- _Directions for this task_
Give the count of lines in the data that include the string "entsprechenden", with no added remarks.

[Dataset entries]
------
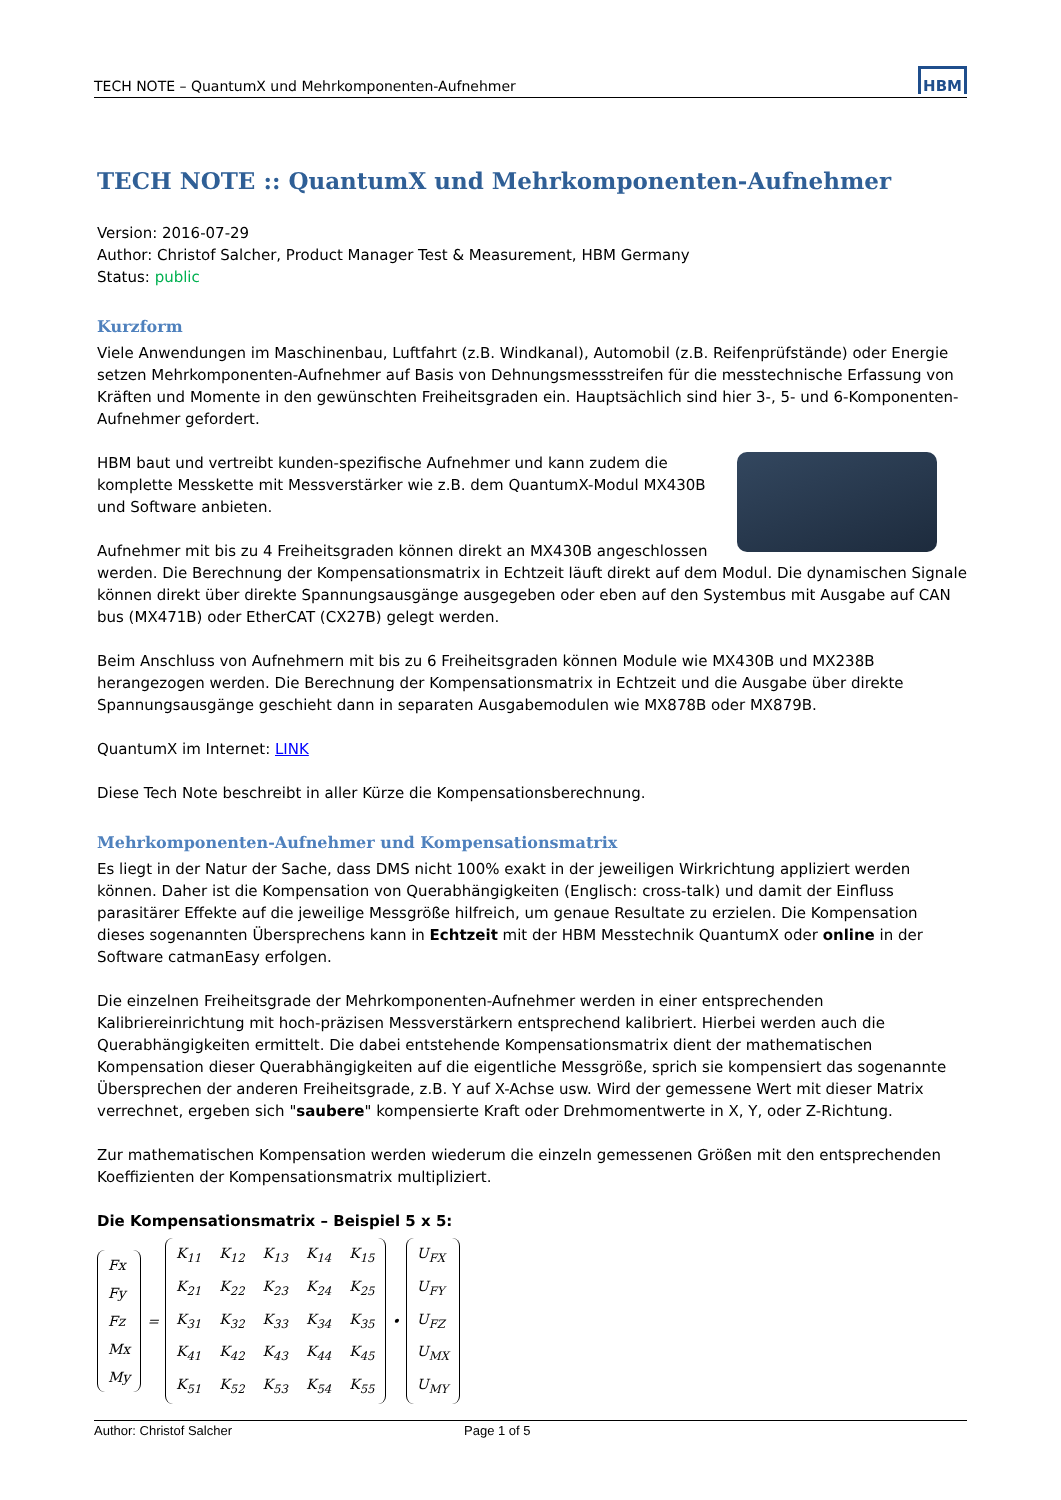TECH NOTE – QuantumX und Mehrkomponenten-Aufnehmer HBM
TECH NOTE :: QuantumX und Mehrkomponenten-Aufnehmer
Version: 2016-07-29
Author: Christof Salcher, Product Manager Test & Measurement, HBM Germany
Status: public
Kurzform
Viele Anwendungen im Maschinenbau, Luftfahrt (z.B. Windkanal), Automobil (z.B. Reifenprüfstände) oder Energie setzen Mehrkomponenten-Aufnehmer auf Basis von Dehnungsmessstreifen für die messtechnische Erfassung von Kräften und Momente in den gewünschten Freiheitsgraden ein. Hauptsächlich sind hier 3-, 5- und 6-Komponenten-Aufnehmer gefordert.
HBM baut und vertreibt kunden-spezifische Aufnehmer und kann zudem die komplette Messkette mit Messverstärker wie z.B. dem QuantumX-Modul MX430B und Software anbieten.
Aufnehmer mit bis zu 4 Freiheitsgraden können direkt an MX430B angeschlossen werden. Die Berechnung der Kompensationsmatrix in Echtzeit läuft direkt auf dem Modul. Die dynamischen Signale können direkt über direkte Spannungsausgänge ausgegeben oder eben auf den Systembus mit Ausgabe auf CAN bus (MX471B) oder EtherCAT (CX27B) gelegt werden.
Beim Anschluss von Aufnehmern mit bis zu 6 Freiheitsgraden können Module wie MX430B und MX238B herangezogen werden. Die Berechnung der Kompensationsmatrix in Echtzeit und die Ausgabe über direkte Spannungsausgänge geschieht dann in separaten Ausgabemodulen wie MX878B oder MX879B.
QuantumX im Internet: LINK
Diese Tech Note beschreibt in aller Kürze die Kompensationsberechnung.
Mehrkomponenten-Aufnehmer und Kompensationsmatrix
Es liegt in der Natur der Sache, dass DMS nicht 100% exakt in der jeweiligen Wirkrichtung appliziert werden können. Daher ist die Kompensation von Querabhängigkeiten (Englisch: cross-talk) und damit der Einfluss parasitärer Effekte auf die jeweilige Messgröße hilfreich, um genaue Resultate zu erzielen. Die Kompensation dieses sogenannten Übersprechens kann in Echtzeit mit der HBM Messtechnik QuantumX oder online in der Software catmanEasy erfolgen.
Die einzelnen Freiheitsgrade der Mehrkomponenten-Aufnehmer werden in einer entsprechenden Kalibriereinrichtung mit hoch-präzisen Messverstärkern entsprechend kalibriert. Hierbei werden auch die Querabhängigkeiten ermittelt. Die dabei entstehende Kompensationsmatrix dient der mathematischen Kompensation dieser Querabhängigkeiten auf die eigentliche Messgröße, sprich sie kompensiert das sogenannte Übersprechen der anderen Freiheitsgrade, z.B. Y auf X-Achse usw. Wird der gemessene Wert mit dieser Matrix verrechnet, ergeben sich "saubere" kompensierte Kraft oder Drehmomentwerte in X, Y, oder Z-Richtung.
Zur mathematischen Kompensation werden wiederum die einzeln gemessenen Größen mit den entsprechenden Koeffizienten der Kompensationsmatrix multipliziert.
Die Kompensationsmatrix – Beispiel 5 x 5:
| Fx |
| Fy |
| Fz |
| Mx |
| My |
=
| K<sub>11</sub> | K<sub>12</sub> | K<sub>13</sub> | K<sub>14</sub> | K<sub>15</sub> |
| K<sub>21</sub> | K<sub>22</sub> | K<sub>23</sub> | K<sub>24</sub> | K<sub>25</sub> |
| K<sub>31</sub> | K<sub>32</sub> | K<sub>33</sub> | K<sub>34</sub> | K<sub>35</sub> |
| K<sub>41</sub> | K<sub>42</sub> | K<sub>43</sub> | K<sub>44</sub> | K<sub>45</sub> |
| K<sub>51</sub> | K<sub>52</sub> | K<sub>53</sub> | K<sub>54</sub> | K<sub>55</sub> |
•
| U<sub>FX</sub> |
| U<sub>FY</sub> |
| U<sub>FZ</sub> |
| U<sub>MX</sub> |
| U<sub>MY</sub> |
Author: Christof Salcher Page 1 of 5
------
- _Exercise result_
2